Ce dernier mot renferme aujourd’hui tout le secret de l’Etat : arcana imperii divulgata, dit Tacite. Si le bénéfice des conversions a été dévoré d’avance ; si les charges de la dette ont augmenté si lourdement ; si les dépenses du budget ordinaire, établi comme en 1874, s’élèvent pour 1 901 à 1 186 millions de plus qu’alors, la principale cause réside dans le droit d’initiative parlementaire en matière de dépenses. Toute proposition de dépenses ou de modification entraînant des dépenses paraît aux élus un moyen de mériter la faveur des électeurs qui bénéficieront de ces dépenses, de se former une « clientèle, » bien plus sûrement que par des économies budgétaires blessant presque toujours quelqu’un muni d’un bulletin de vote. Jamais les Chambres ne voteront certaines réformes non seulement utiles mais nécessaires, parce que ces réformes impérieusement réclamées par la nature des choses, par l’intérêt public, mettraient en péril la réélection de leurs auteurs. La France de 1901, avec les chemins de fer, le télégraphe, le téléphone, est organisée dans son administration générale comme en l’an IX ; c’est une usine éclairée à l’huile, travaillant avec des moteurs à bras, opérant ses transports à des de mulet, tandis que ses concurrens n’emploient que la vapeur et l’électricité.
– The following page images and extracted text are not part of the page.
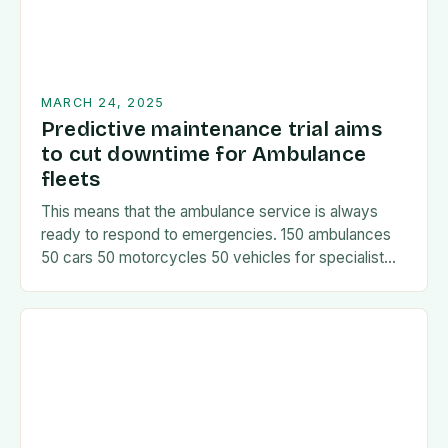
MARCH 24, 2025
Predictive maintenance trial aims
to cut downtime for Ambulance
fleets
This means that the ambulance service is always
ready to respond to emergencies. 150 ambulances
50 cars 50 motorcycles 50 vehicles for specialist
services The fleet is managed using a…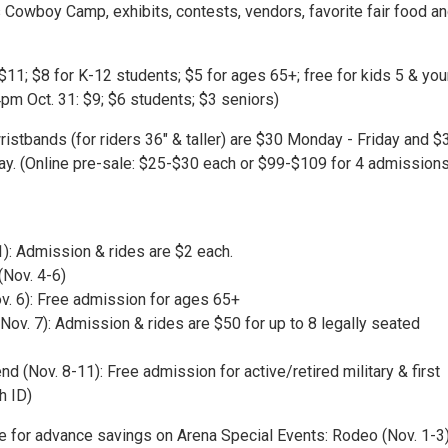
Cowboy Camp, exhibits, contests, vendors, favorite fair food a
$11; $8 for K-12 students; $5 for ages 65+; free for kids 5 & yo
pm Oct. 31: $9; $6 students; $3 seniors)
ristbands (for riders 36" & taller) are $30 Monday - Friday and $
ay. (Online pre-sale: $25-$30 each or $99-$109 for 4 admission
1): Admission & rides are $2 each.
(Nov. 4-6)
ov. 6): Free admission for ages 65+
(Nov. 7): Admission & rides are $50 for up to 8 legally seated
 (Nov. 8-11): Free admission for active/retired military & first
h ID)
te for advance savings on Arena Special Events: Rodeo (Nov. 1-3)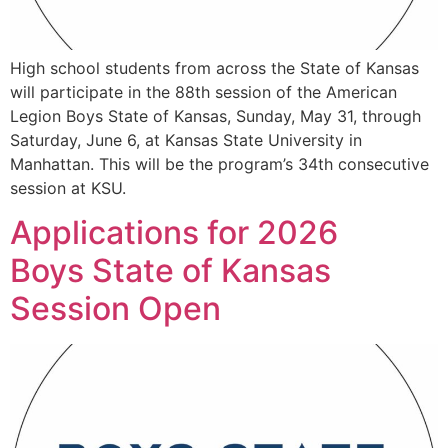
High school students from across the State of Kansas
will participate in the 88th session of the American
Legion Boys State of Kansas, Sunday, May 31, through
Saturday, June 6, at Kansas State University in
Manhattan. This will be the program’s 34th consecutive
session at KSU.
Applications for 2026
Boys State of Kansas
Session Open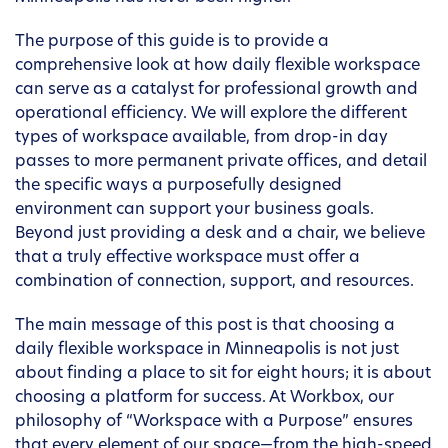
The purpose of this guide is to provide a
comprehensive look at how daily flexible workspace
can serve as a catalyst for professional growth and
operational efficiency. We will explore the different
types of workspace available, from drop-in day
passes to more permanent private offices, and detail
the specific ways a purposefully designed
environment can support your business goals.
Beyond just providing a desk and a chair, we believe
that a truly effective workspace must offer a
combination of connection, support, and resources.
The main message of this post is that choosing a
daily flexible workspace in Minneapolis is not just
about finding a place to sit for eight hours; it is about
choosing a platform for success. At Workbox, our
philosophy of “Workspace with a Purpose” ensures
that every element of our space—from the high-speed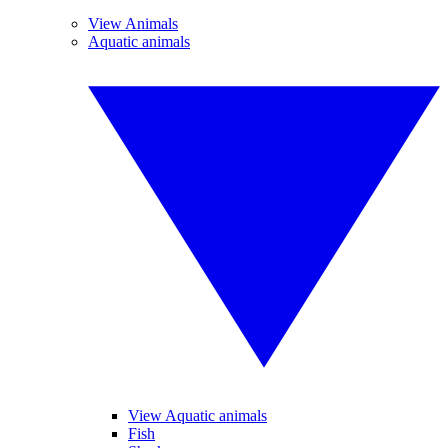
View Animals
Aquatic animals
View Aquatic animals
Fish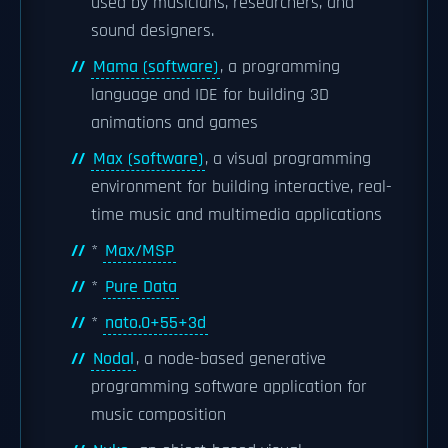
used by musicians, researchers, and
sound designers.
Mama (software)
, a programming
language and IDE for building 3D
animations and games
Max (software)
, a visual programming
environment for building interactive, real-
time music and multimedia applications
*
Max/MSP
*
Pure Data
*
nato.0+55+3d
Nodal
, a node-based generative
programming software application for
music composition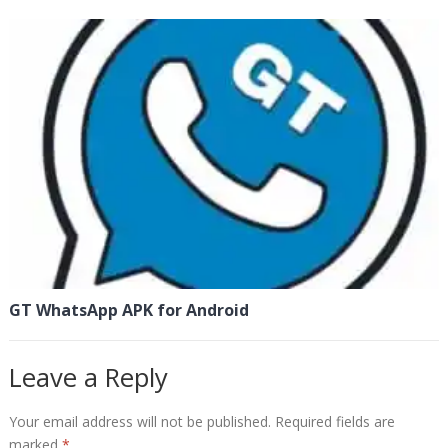
GT WhatsApp APK for Android
Leave a Reply
Your email address will not be published.
Required fields are
marked
*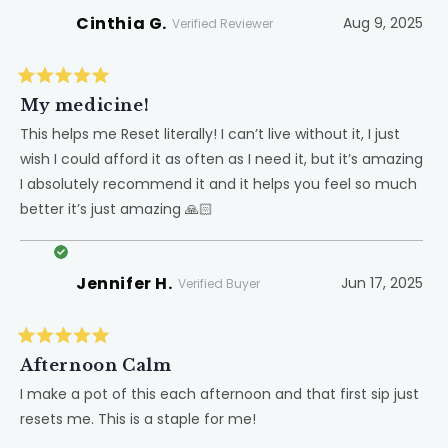
Cinthia G.
Aug 9, 2025
Verified Reviewer
Rated
5
My medicine!
out
of
This helps me Reset literally! I can’t live without it, I just
5
wish I could afford it as often as I need it, but it’s amazing
stars
I absolutely recommend it and it helps you feel so much
better it’s just amazing 🙏🏻
Jennifer H.
Jun 17, 2025
Verified Buyer
Rated
5
Afternoon Calm
out
of
I make a pot of this each afternoon and that first sip just
5
resets me. This is a staple for me!
stars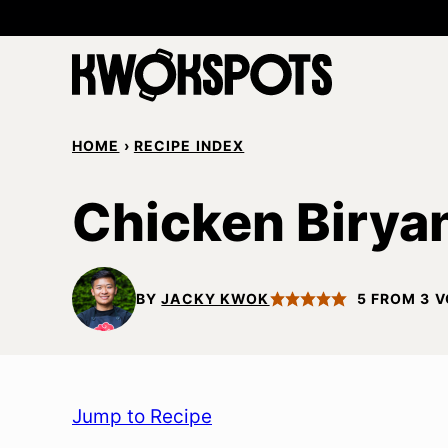
Skip
to
content
HOME
›
RECIPE INDEX
Chicken Birya
BY
JACKY KWOK
5
FROM
3
V
Jump to Recipe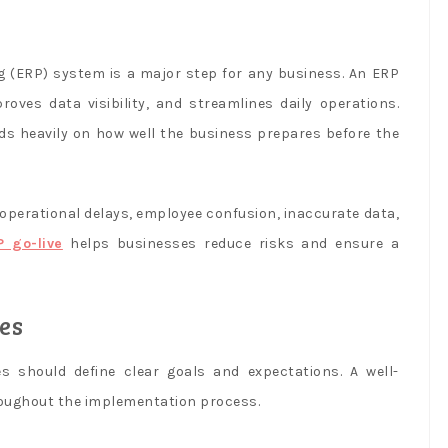
 (ERP) system is a major step for any business. An ERP
oves data visibility, and streamlines daily operations.
ds heavily on how well the business prepares before the
perational delays, employee confusion, inaccurate data,
P go-live
helps businesses reduce risks and ensure a
es
 should define clear goals and expectations. A well-
roughout the implementation process.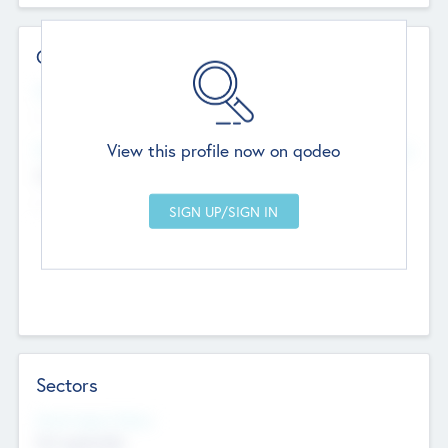
Contact Details
Website
--
View this profile now on qodeo
Head Office
Add Offices
Chandigarh, India
--
Sectors
Social Impact Status
Not applicable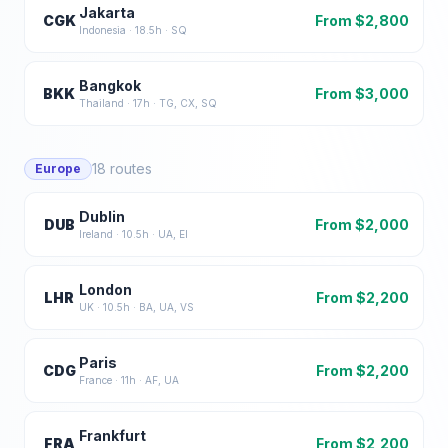
Jakarta
CGK
From $
2,800
Indonesia
·
18.5
h ·
SQ
Bangkok
BKK
From $
3,000
Thailand
·
17
h ·
TG, CX, SQ
18
routes
Europe
Dublin
DUB
From $
2,000
Ireland
·
10.5
h ·
UA, EI
London
LHR
From $
2,200
UK
·
10.5
h ·
BA, UA, VS
Paris
CDG
From $
2,200
France
·
11
h ·
AF, UA
Frankfurt
FRA
From $
2,200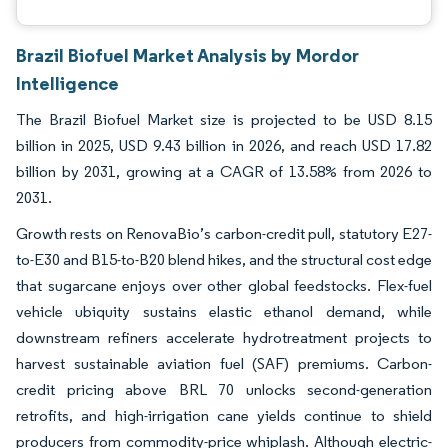
Brazil Biofuel Market Analysis by Mordor
Intelligence
The Brazil Biofuel Market size is projected to be USD 8.15
billion in 2025, USD 9.43 billion in 2026, and reach USD 17.82
billion by 2031, growing at a CAGR of 13.58% from 2026 to
2031.
Growth rests on RenovaBio’s carbon-credit pull, statutory E27-
to-E30 and B15-to-B20 blend hikes, and the structural cost edge
that sugarcane enjoys over other global feedstocks. Flex-fuel
vehicle ubiquity sustains elastic ethanol demand, while
downstream refiners accelerate hydrotreatment projects to
harvest sustainable aviation fuel (SAF) premiums. Carbon-
credit pricing above BRL 70 unlocks second-generation
retrofits, and high-irrigation cane yields continue to shield
producers from commodity-price whiplash. Although electric-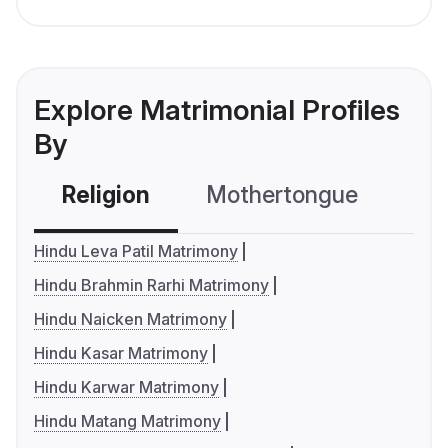
Explore Matrimonial Profiles
By
Religion
Mothertongue
Co
Hindu Leva Patil Matrimony
Hindu Brahmin Rarhi Matrimony
Hindu Naicken Matrimony
Hindu Kasar Matrimony
Hindu Karwar Matrimony
Hindu Matang Matrimony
Que l’initiative parlementaire, que l’abus des lois entraînant des conséquences financières soient vraiment la cause capitale du développement de nos dépenses, c’est une vérité proclamée à l’envi, à la Chambre même et au Sénat, par tous les rapporteurs du budget.

Je me rappelle qu’en 1882 la Commission du budget s’était préoccupée de l’augmentation incessante des dépenses qui se manifestait à la place de l’esprit d’économie déjà si nécessaire, et voici les constatations qui furent établies pour la courte période écoulée du 1er janvier 1881 au mois de juin 1882 :

Augmentation de dépenses réalisée résultant de l’initiative parlementaire : 38 227 650 francs.

Augmentation de dépenses annuelles devant résulter de divers projets proposés par l’initiative parlementaire : 46 048 000 francs.